#### WHAT IS EXPECTED:
Which lines in the material below contain the string "text", matching case exactly? Copy each of those lines in full.
┄┄┄┄┄┄┄┄┄┄
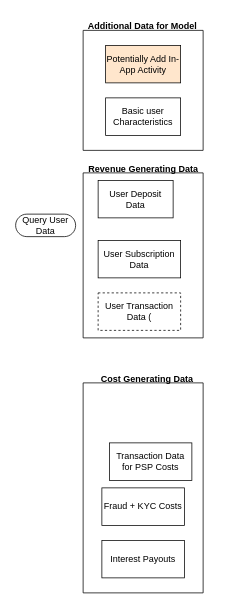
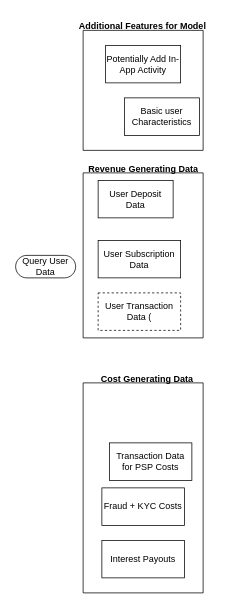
  <mxCell id="0" />
  <mxCell id="1" parent="0" />
- <mxCell id="2" value="Query User Data" style="html=1;dashed=0;whiteSpace=wrap;shape=mxgraph.dfd.start" vertex="1" parent="1"><mxGeometry x="20" y="285" width="80" height="30" as="geometry" /></mxCell>
- <mxCell id="3" value="Potentially Add In-App Activity" style="html=1;dashed=0;whiteSpace=wrap;fillColor=#ffe6cc;" vertex="1" parent="1"><mxGeometry x="140" y="60" width="100" height="50" as="geometry" /></mxCell>
+ <mxCell id="2" value="Query User Data" style="html=1;dashed=0;whiteSpace=wrap;shape=mxgraph.dfd.start" vertex="1" parent="1"><mxGeometry x="20" y="340" width="80" height="30" as="geometry" /></mxCell>
+ <mxCell id="3" value="Potentially Add In-App Activity" style="html=1;dashed=0;whiteSpace=wrap;" vertex="1" parent="1"><mxGeometry x="140" y="60" width="100" height="50" as="geometry" /></mxCell>
  <mxCell id="4" value="User Subscription Data" style="html=1;dashed=0;whiteSpace=wrap;" vertex="1" parent="1"><mxGeometry x="130" y="320" width="110" height="50" as="geometry" /></mxCell>
  <mxCell id="5" value="User Deposit Data" style="html=1;dashed=0;whiteSpace=wrap;" vertex="1" parent="1"><mxGeometry x="130" y="240" width="100" height="50" as="geometry" /></mxCell>
- <mxCell id="6" value="Basic user Characteristics" style="html=1;dashed=0;whiteSpace=wrap;" vertex="1" parent="1"><mxGeometry x="140" y="130" width="100" height="50" as="geometry" /></mxCell>
+ <mxCell id="6" value="Basic user Characteristics" style="html=1;dashed=0;whiteSpace=wrap;" vertex="1" parent="1"><mxGeometry x="165" y="130" width="100" height="50" as="geometry" /></mxCell>
  <mxCell id="7" value="User Transaction Data (" style="html=1;dashed=1;whiteSpace=wrap;" vertex="1" parent="1"><mxGeometry x="130" y="390" width="110" height="50" as="geometry" /></mxCell>
  <mxCell id="8" value="" style="swimlane;startSize=0;" vertex="1" parent="1"><mxGeometry x="110" y="230" width="160" height="220" as="geometry" /></mxCell>
  <mxCell id="9" value="" style="swimlane;startSize=0;" vertex="1" parent="1"><mxGeometry x="110" y="40" width="160" height="160" as="geometry" /></mxCell>
- <mxCell id="10" value="&lt;b&gt;Additional Data for Model&lt;/b&gt;" style="text;html=1;align=center;verticalAlign=middle;resizable=0;points=[];autosize=1;strokeColor=none;fillColor=none;" vertex="1" parent="1"><mxGeometry x="93.75" y="20" width="190" height="30" as="geometry" /></mxCell>
+ <mxCell id="10" value="&lt;b&gt;Additional Features for Model&lt;/b&gt;" style="text;html=1;align=center;verticalAlign=middle;resizable=0;points=[];autosize=1;strokeColor=none;fillColor=none;" vertex="1" parent="1"><mxGeometry x="93.75" y="20" width="190" height="30" as="geometry" /></mxCell>
  <mxCell id="11" value="" style="swimlane;startSize=0;" vertex="1" parent="1"><mxGeometry x="110" y="510" width="160" height="280" as="geometry" /></mxCell>
  <mxCell id="12" value="Transaction Data for PSP Costs" style="html=1;dashed=0;whiteSpace=wrap;" vertex="1" parent="11"><mxGeometry x="35" y="80" width="110" height="50" as="geometry" /></mxCell>
  <mxCell id="13" value="Fraud + KYC Costs" style="html=1;dashed=0;whiteSpace=wrap;" vertex="1" parent="11"><mxGeometry x="25" y="140" width="110" height="50" as="geometry" /></mxCell>
  <mxCell id="14" value="Interest Payouts" style="html=1;dashed=0;whiteSpace=wrap;" vertex="1" parent="11"><mxGeometry x="25" y="210" width="110" height="50" as="geometry" /></mxCell>
  <mxCell id="15" value="&lt;b&gt;Cost Generating Data&lt;/b&gt;" style="text;html=1;align=center;verticalAlign=middle;resizable=0;points=[];autosize=1;strokeColor=none;fillColor=none;" vertex="1" parent="1"><mxGeometry x="120" y="490" width="150" height="30" as="geometry" /></mxCell>
  <mxCell id="16" value="&lt;b&gt;Revenue Generating Data&lt;/b&gt;" style="text;html=1;align=center;verticalAlign=middle;resizable=0;points=[];autosize=1;strokeColor=none;fillColor=none;" vertex="1" parent="1"><mxGeometry x="105" y="210" width="170" height="30" as="geometry" /></mxCell>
┄┄┄┄┄┄┄┄┄┄
#### FINISHED EXERCISE:
- <mxCell id="10" value="&lt;b&gt;Additional Data for Model&lt;/b&gt;" style="text;html=1;align=center;verticalAlign=middle;resizable=0;points=[];autosize=1;strokeColor=none;fillColor=none;" vertex="1" parent="1"><mxGeometry x="93.75" y="20" width="190" height="30" as="geometry" /></mxCell>
+ <mxCell id="10" value="&lt;b&gt;Additional Features for Model&lt;/b&gt;" style="text;html=1;align=center;verticalAlign=middle;resizable=0;points=[];autosize=1;strokeColor=none;fillColor=none;" vertex="1" parent="1"><mxGeometry x="93.75" y="20" width="190" height="30" as="geometry" /></mxCell>
  <mxCell id="15" value="&lt;b&gt;Cost Generating Data&lt;/b&gt;" style="text;html=1;align=center;verticalAlign=middle;resizable=0;points=[];autosize=1;strokeColor=none;fillColor=none;" vertex="1" parent="1"><mxGeometry x="120" y="490" width="150" height="30" as="geometry" /></mxCell>
  <mxCell id="16" value="&lt;b&gt;Revenue Generating Data&lt;/b&gt;" style="text;html=1;align=center;verticalAlign=middle;resizable=0;points=[];autosize=1;strokeColor=none;fillColor=none;" vertex="1" parent="1"><mxGeometry x="105" y="210" width="170" height="30" as="geometry" /></mxCell>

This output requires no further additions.